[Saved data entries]
* * * * * * * * *
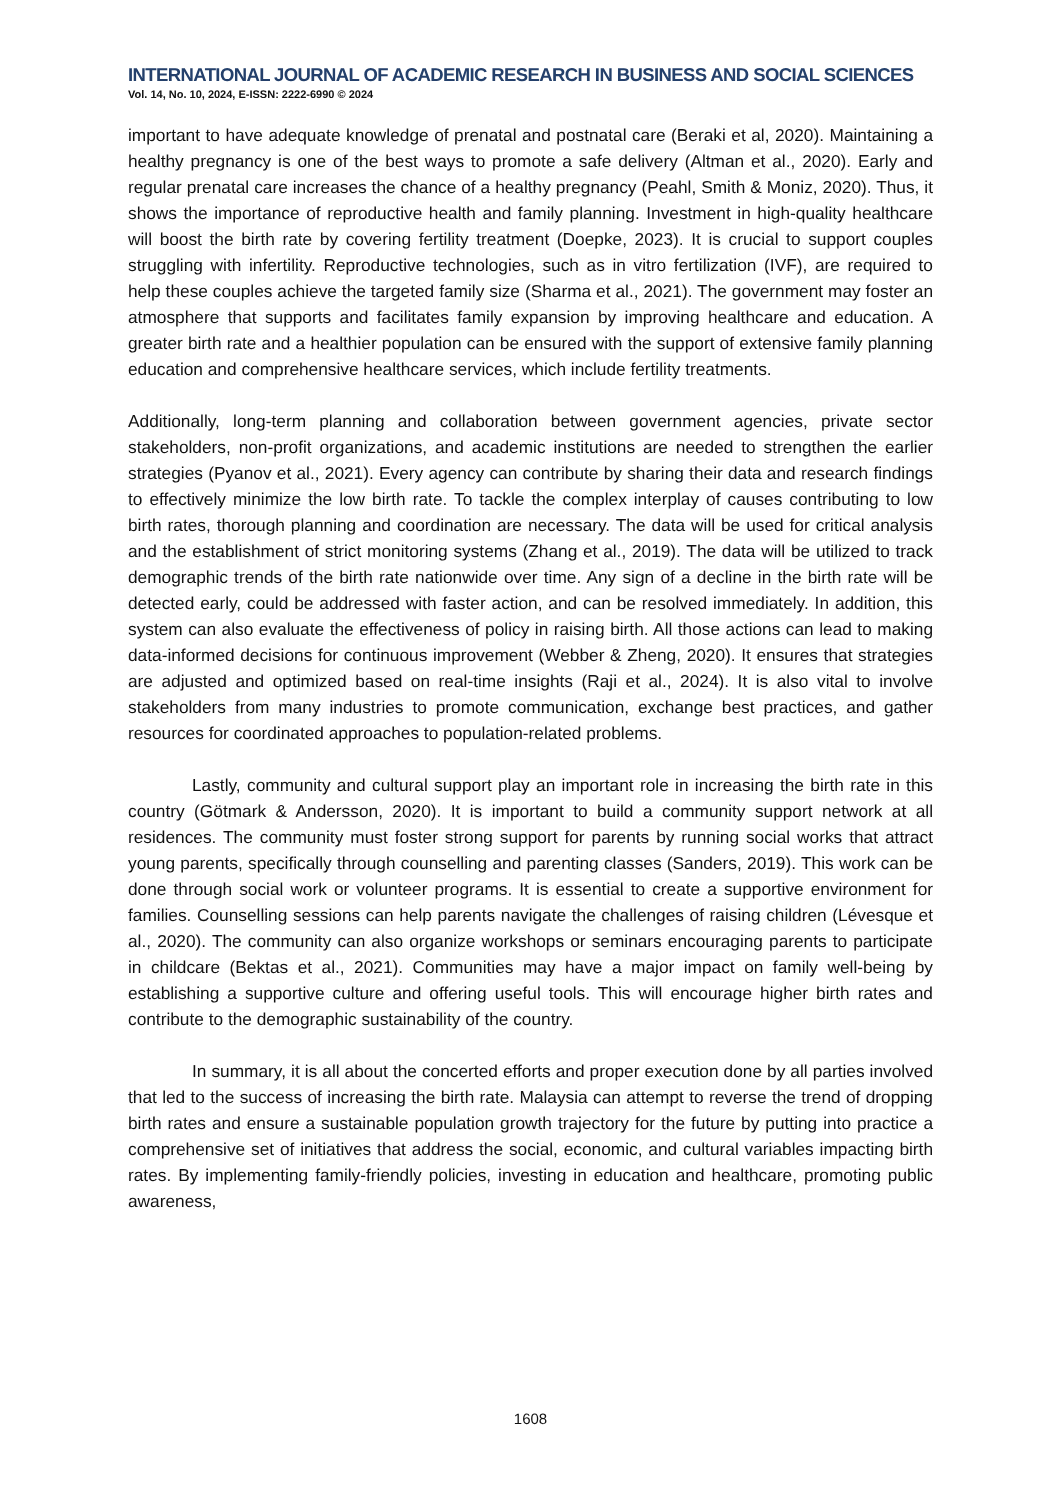INTERNATIONAL JOURNAL OF ACADEMIC RESEARCH IN BUSINESS AND SOCIAL SCIENCES
Vol. 14, No. 10, 2024, E-ISSN: 2222-6990 © 2024
important to have adequate knowledge of prenatal and postnatal care (Beraki et al, 2020). Maintaining a healthy pregnancy is one of the best ways to promote a safe delivery (Altman et al., 2020). Early and regular prenatal care increases the chance of a healthy pregnancy (Peahl, Smith & Moniz, 2020). Thus, it shows the importance of reproductive health and family planning. Investment in high-quality healthcare will boost the birth rate by covering fertility treatment (Doepke, 2023). It is crucial to support couples struggling with infertility. Reproductive technologies, such as in vitro fertilization (IVF), are required to help these couples achieve the targeted family size (Sharma et al., 2021). The government may foster an atmosphere that supports and facilitates family expansion by improving healthcare and education. A greater birth rate and a healthier population can be ensured with the support of extensive family planning education and comprehensive healthcare services, which include fertility treatments.
Additionally, long-term planning and collaboration between government agencies, private sector stakeholders, non-profit organizations, and academic institutions are needed to strengthen the earlier strategies (Pyanov et al., 2021). Every agency can contribute by sharing their data and research findings to effectively minimize the low birth rate. To tackle the complex interplay of causes contributing to low birth rates, thorough planning and coordination are necessary. The data will be used for critical analysis and the establishment of strict monitoring systems (Zhang et al., 2019). The data will be utilized to track demographic trends of the birth rate nationwide over time. Any sign of a decline in the birth rate will be detected early, could be addressed with faster action, and can be resolved immediately. In addition, this system can also evaluate the effectiveness of policy in raising birth. All those actions can lead to making data-informed decisions for continuous improvement (Webber & Zheng, 2020). It ensures that strategies are adjusted and optimized based on real-time insights (Raji et al., 2024). It is also vital to involve stakeholders from many industries to promote communication, exchange best practices, and gather resources for coordinated approaches to population-related problems.
Lastly, community and cultural support play an important role in increasing the birth rate in this country (Götmark & Andersson, 2020). It is important to build a community support network at all residences. The community must foster strong support for parents by running social works that attract young parents, specifically through counselling and parenting classes (Sanders, 2019). This work can be done through social work or volunteer programs. It is essential to create a supportive environment for families. Counselling sessions can help parents navigate the challenges of raising children (Lévesque et al., 2020). The community can also organize workshops or seminars encouraging parents to participate in childcare (Bektas et al., 2021). Communities may have a major impact on family well-being by establishing a supportive culture and offering useful tools. This will encourage higher birth rates and contribute to the demographic sustainability of the country.
In summary, it is all about the concerted efforts and proper execution done by all parties involved that led to the success of increasing the birth rate. Malaysia can attempt to reverse the trend of dropping birth rates and ensure a sustainable population growth trajectory for the future by putting into practice a comprehensive set of initiatives that address the social, economic, and cultural variables impacting birth rates. By implementing family-friendly policies, investing in education and healthcare, promoting public awareness,
1608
* * * * * * * * *
Without the pictures, write out every entry precisely as it appears.

INTERNATIONAL JOURNAL OF ACADEMIC RESEARCH IN BUSINESS AND SOCIAL SCIENCES
Vol. 14, No. 10, 2024, E-ISSN: 2222-6990 © 2024
important to have adequate knowledge of prenatal and postnatal care (Beraki et al, 2020). Maintaining a healthy pregnancy is one of the best ways to promote a safe delivery (Altman et al., 2020). Early and regular prenatal care increases the chance of a healthy pregnancy (Peahl, Smith & Moniz, 2020). Thus, it shows the importance of reproductive health and family planning. Investment in high-quality healthcare will boost the birth rate by covering fertility treatment (Doepke, 2023). It is crucial to support couples struggling with infertility. Reproductive technologies, such as in vitro fertilization (IVF), are required to help these couples achieve the targeted family size (Sharma et al., 2021). The government may foster an atmosphere that supports and facilitates family expansion by improving healthcare and education. A greater birth rate and a healthier population can be ensured with the support of extensive family planning education and comprehensive healthcare services, which include fertility treatments.
Additionally, long-term planning and collaboration between government agencies, private sector stakeholders, non-profit organizations, and academic institutions are needed to strengthen the earlier strategies (Pyanov et al., 2021). Every agency can contribute by sharing their data and research findings to effectively minimize the low birth rate. To tackle the complex interplay of causes contributing to low birth rates, thorough planning and coordination are necessary. The data will be used for critical analysis and the establishment of strict monitoring systems (Zhang et al., 2019). The data will be utilized to track demographic trends of the birth rate nationwide over time. Any sign of a decline in the birth rate will be detected early, could be addressed with faster action, and can be resolved immediately. In addition, this system can also evaluate the effectiveness of policy in raising birth. All those actions can lead to making data-informed decisions for continuous improvement (Webber & Zheng, 2020). It ensures that strategies are adjusted and optimized based on real-time insights (Raji et al., 2024). It is also vital to involve stakeholders from many industries to promote communication, exchange best practices, and gather resources for coordinated approaches to population-related problems.
Lastly, community and cultural support play an important role in increasing the birth rate in this country (Götmark & Andersson, 2020). It is important to build a community support network at all residences. The community must foster strong support for parents by running social works that attract young parents, specifically through counselling and parenting classes (Sanders, 2019). This work can be done through social work or volunteer programs. It is essential to create a supportive environment for families. Counselling sessions can help parents navigate the challenges of raising children (Lévesque et al., 2020). The community can also organize workshops or seminars encouraging parents to participate in childcare (Bektas et al., 2021). Communities may have a major impact on family well-being by establishing a supportive culture and offering useful tools. This will encourage higher birth rates and contribute to the demographic sustainability of the country.
In summary, it is all about the concerted efforts and proper execution done by all parties involved that led to the success of increasing the birth rate. Malaysia can attempt to reverse the trend of dropping birth rates and ensure a sustainable population growth trajectory for the future by putting into practice a comprehensive set of initiatives that address the social, economic, and cultural variables impacting birth rates. By implementing family-friendly policies, investing in education and healthcare, promoting public awareness,
1608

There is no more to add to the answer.